--- start Selected excerpt ---

Cost represents the purchase price of the asset and other costs incurred to bring the asset into its existing use. Depreciation
is provided on a straight-line basis over the assets' estimated useful lives. The useful lives of the assets are as follows: machinery
and equipment 3 years, office equipment 3 years, vehicles 5 years. Additions and improvements are capitalized while routine repairs
and maintenance are charged to expense as incurred. Upon sale or disposition, the historically recorded asset cost and accumulated
depreciation are removed from the accounts and the net amount less proceeds from disposal is charged or credited to other income
/ expense.
Impairment
of Long-Lived Assets and Long-Lived Assets to Be Disposed Of-
In accordance with ASC 350-30, we evaluate long-lived assets
for impairment whenever events or changes in circumstances indicate that their net book value may not be recoverable. When
such factors and circumstances exist, we compare the projected undiscounted future cash flows associated with the related asset
or group of assets over their estimated useful lives against their respective carrying amount. Impairment, if any,
is based on the excess of the carrying amount over the fair value, based on market value when available, or discounted expected
cash flows, of those assets and is recorded in the period in which the determination is made. We currently believe
there is no impairment of our long-lived assets. There can be no assurance, however, that market conditions will not
change or demand for our products under development will continue. Either of these could result in future impairment
of long-lived assets.

--- end Selected excerpt ---

Required actions =
1 - According to the accounting policy excerpt, over how many years are vehicles depreciated?
2 - Pick up the accounting policy passage on asset depreciation and impairment and carry it forward, starting after its last sentence.

--- start Given information ---

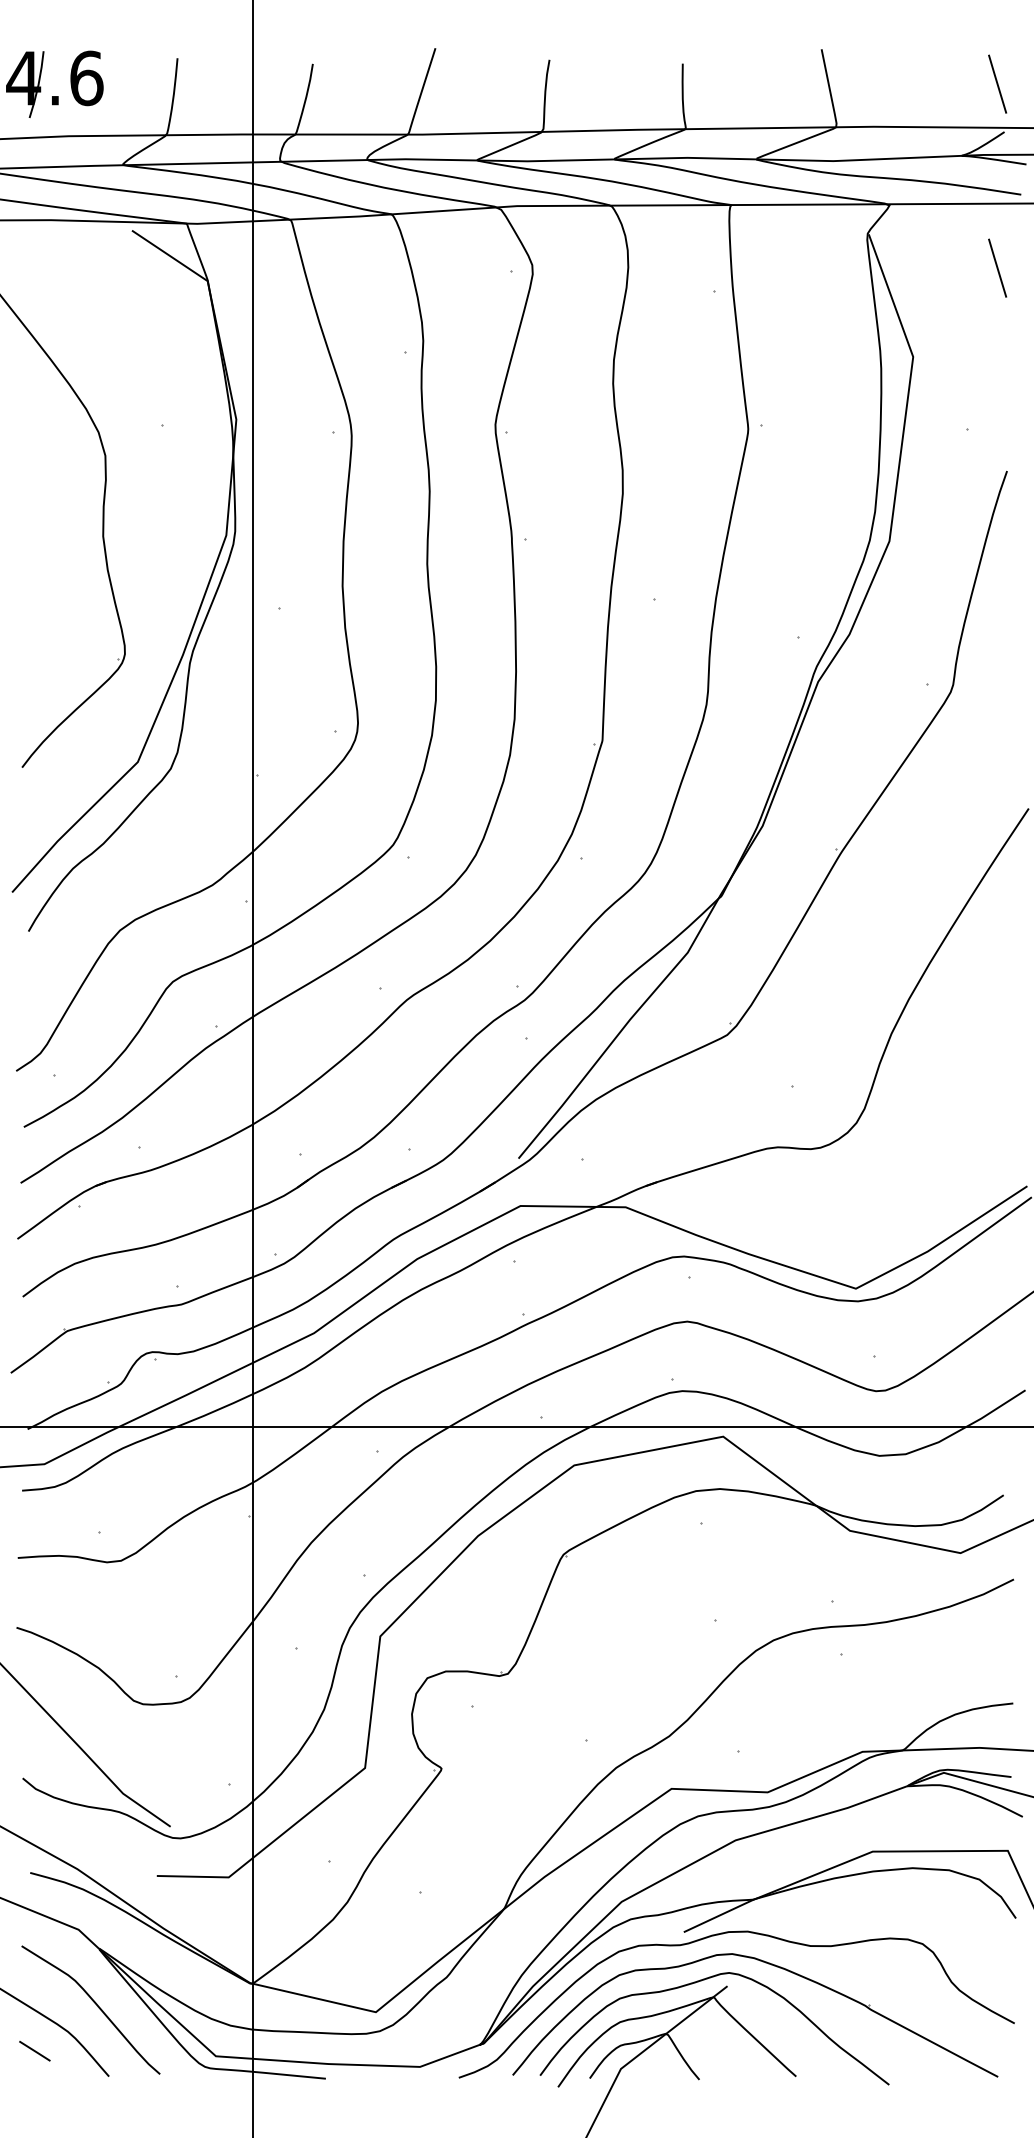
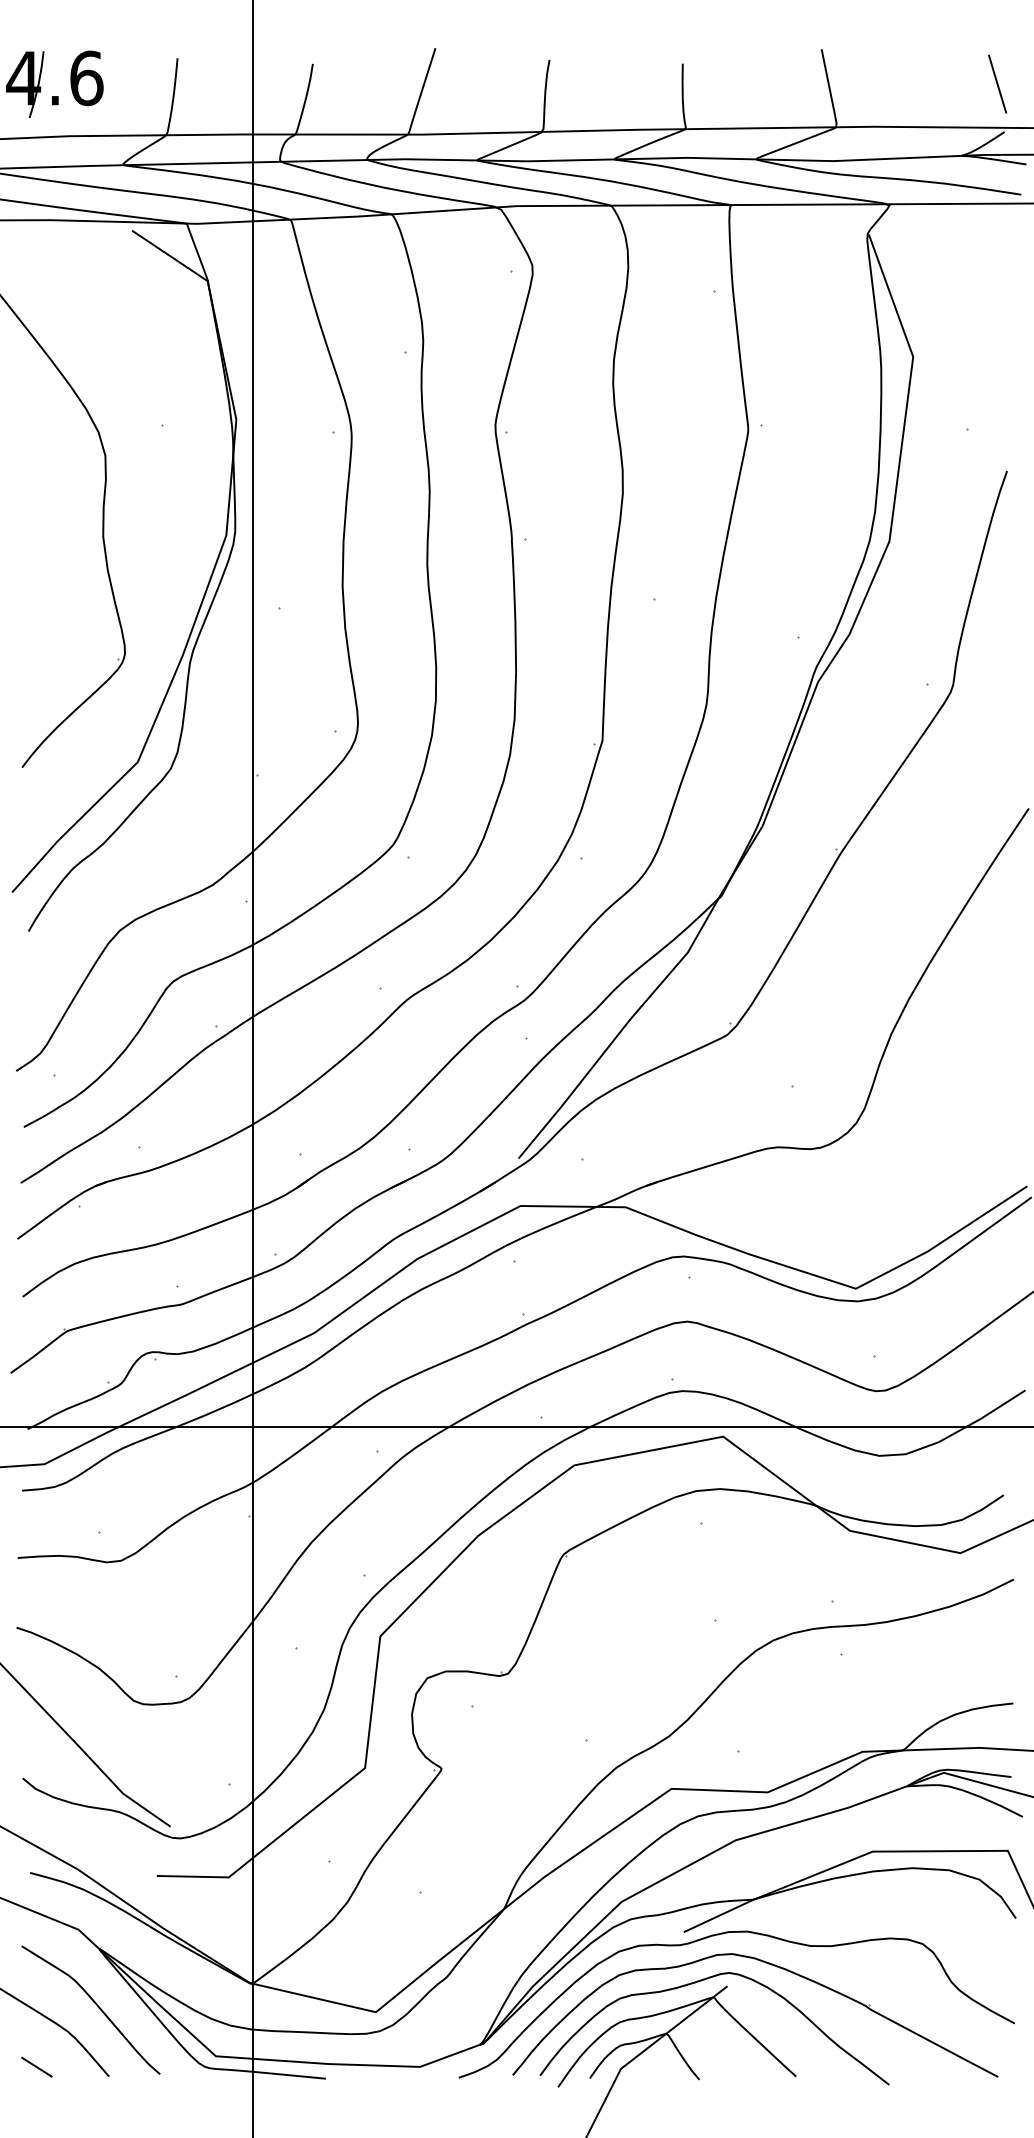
line at (997, 267): present -> none
line at (34, 2051) position: (34, 2051) -> (36, 2067)
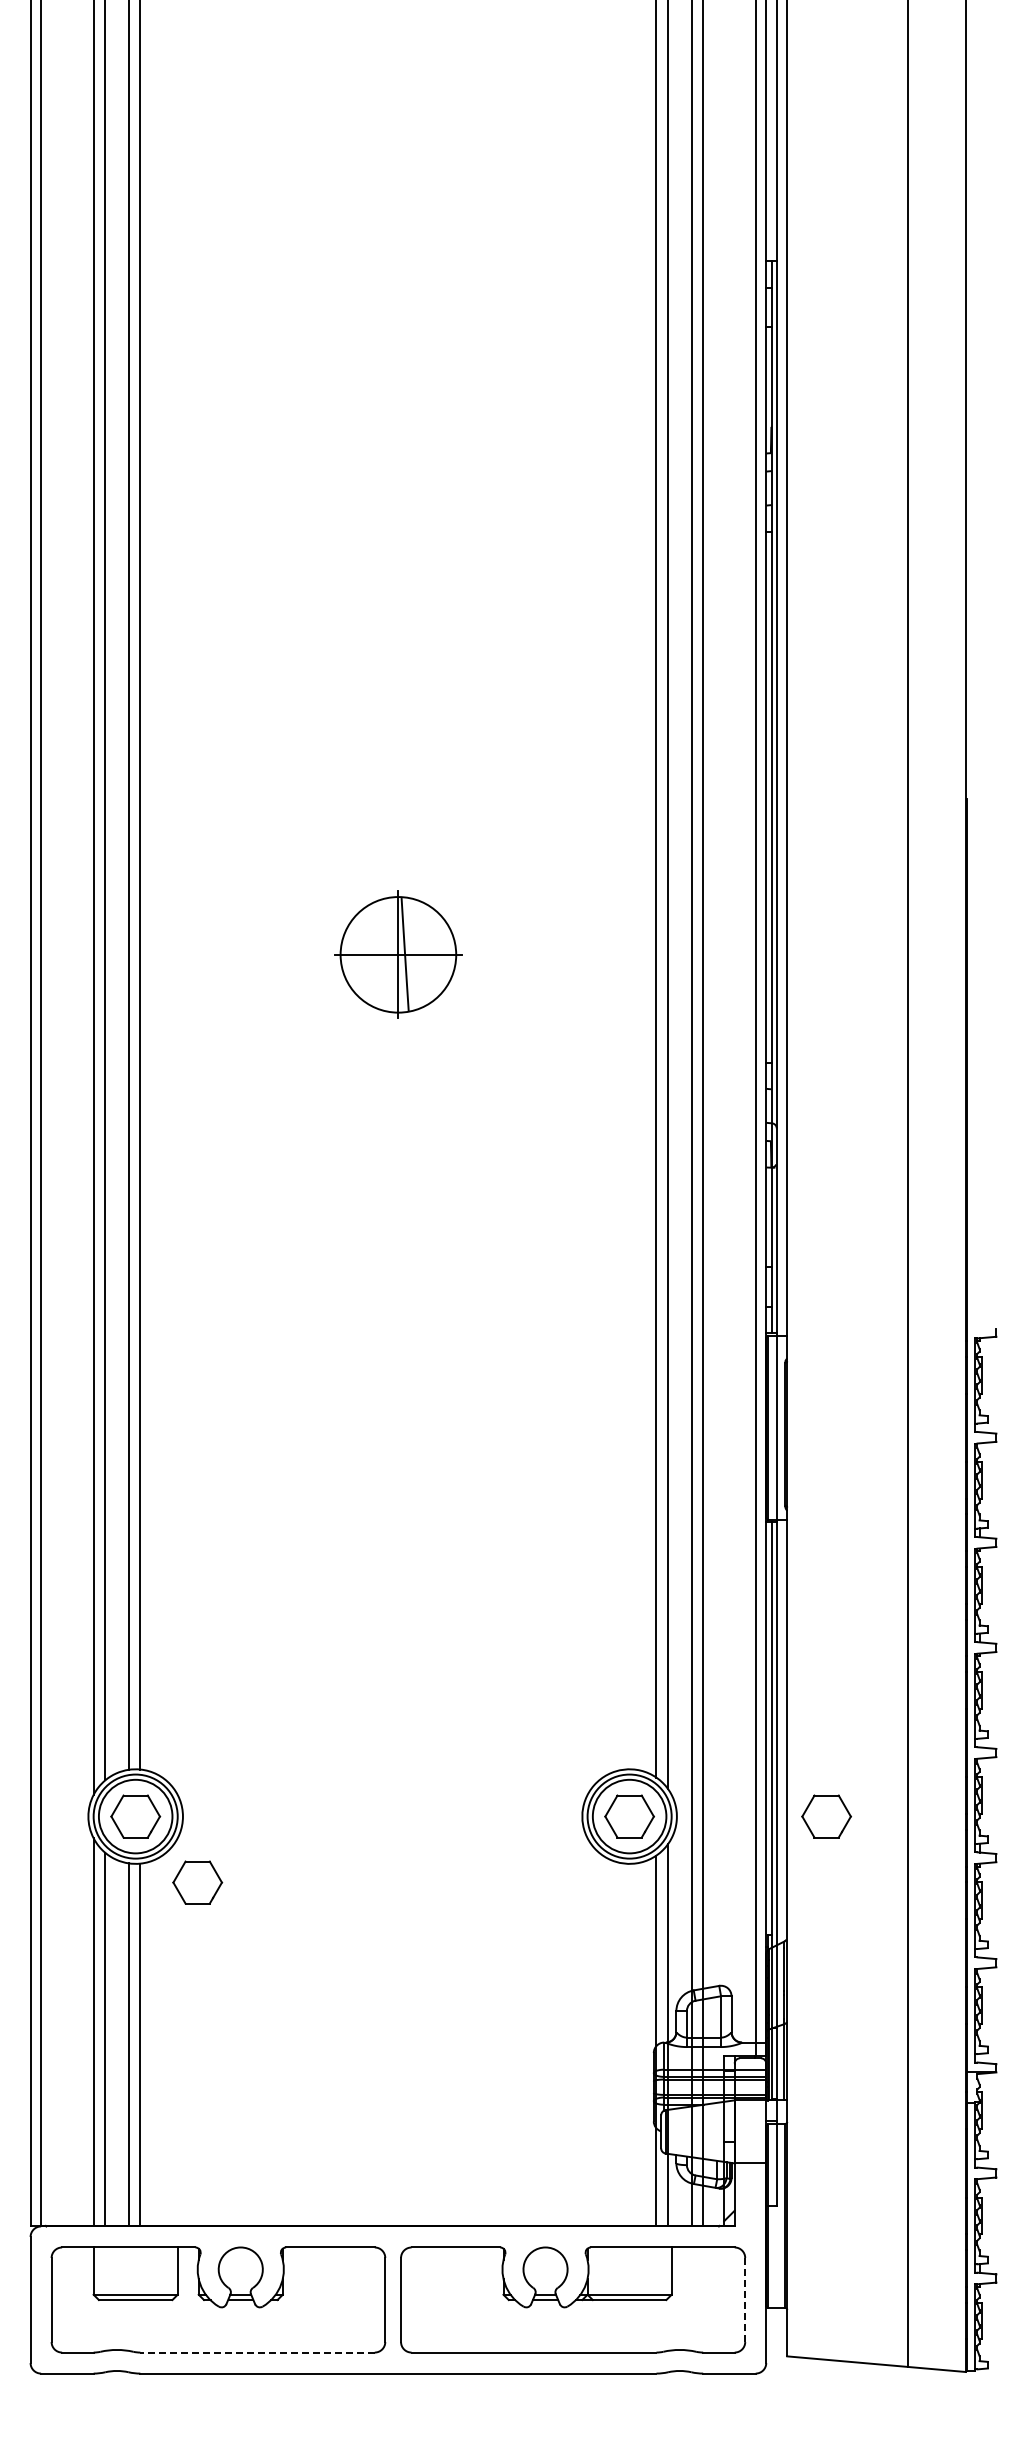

--- end Given information ---

Outputs =
1 - Five years.

2 -
Income
Taxes
— The Company accounts for income taxes in accordance with Financial Accounting Standards Board (“FASB”)
Accounting Standards Codification (“ASC”) Topic 740,
“Income Taxes.”
Deferred tax assets and liabilities
are recognized to reflect the estimated future tax effects, calculated at currently effective tax rates, of future deductible
or taxable amounts attributable to events that have been recognized on a cumulative basis in the financial statements. A valuation
allowance for a deferred tax asset is recorded when it is more likely than not that some portion of the deferred tax asset will
not be realized.
Stock-Based
Compensation
— The Company recognizes the options and restricted stock awards to employees at grant date fair-value
of the instruments in the consolidated financial statements over the period the employee is required to perform the services.
Foreign
Currency Translation. -
Our consolidated financial statements are expressed in U.S. dollars but the functional currency of
our operating subsidiary is RMB. Results of operations and cash flows are translated at average exchange rates during the period,
assets and liabilities are translated at the unified exchange rate at the end of the period and equity is translated at historical
exchange rates. Translation adjustments resulting from the process of translating the financial statements denominated in RMB
into U.S. dollars are included in determining comprehensive income.
Net
Loss Per Share
— The Company computes basic and diluted net loss per share by dividing the net loss available to
common stockholders for the period by the weighted average number of shares of common stock outstanding during the period. Common
equivalent shares arising from stock options and warrants were excluded from the computation of basic and diluted earnings per
share, for the three months ended June 30, 2016 and 2015 because their effect is anti-dilutive.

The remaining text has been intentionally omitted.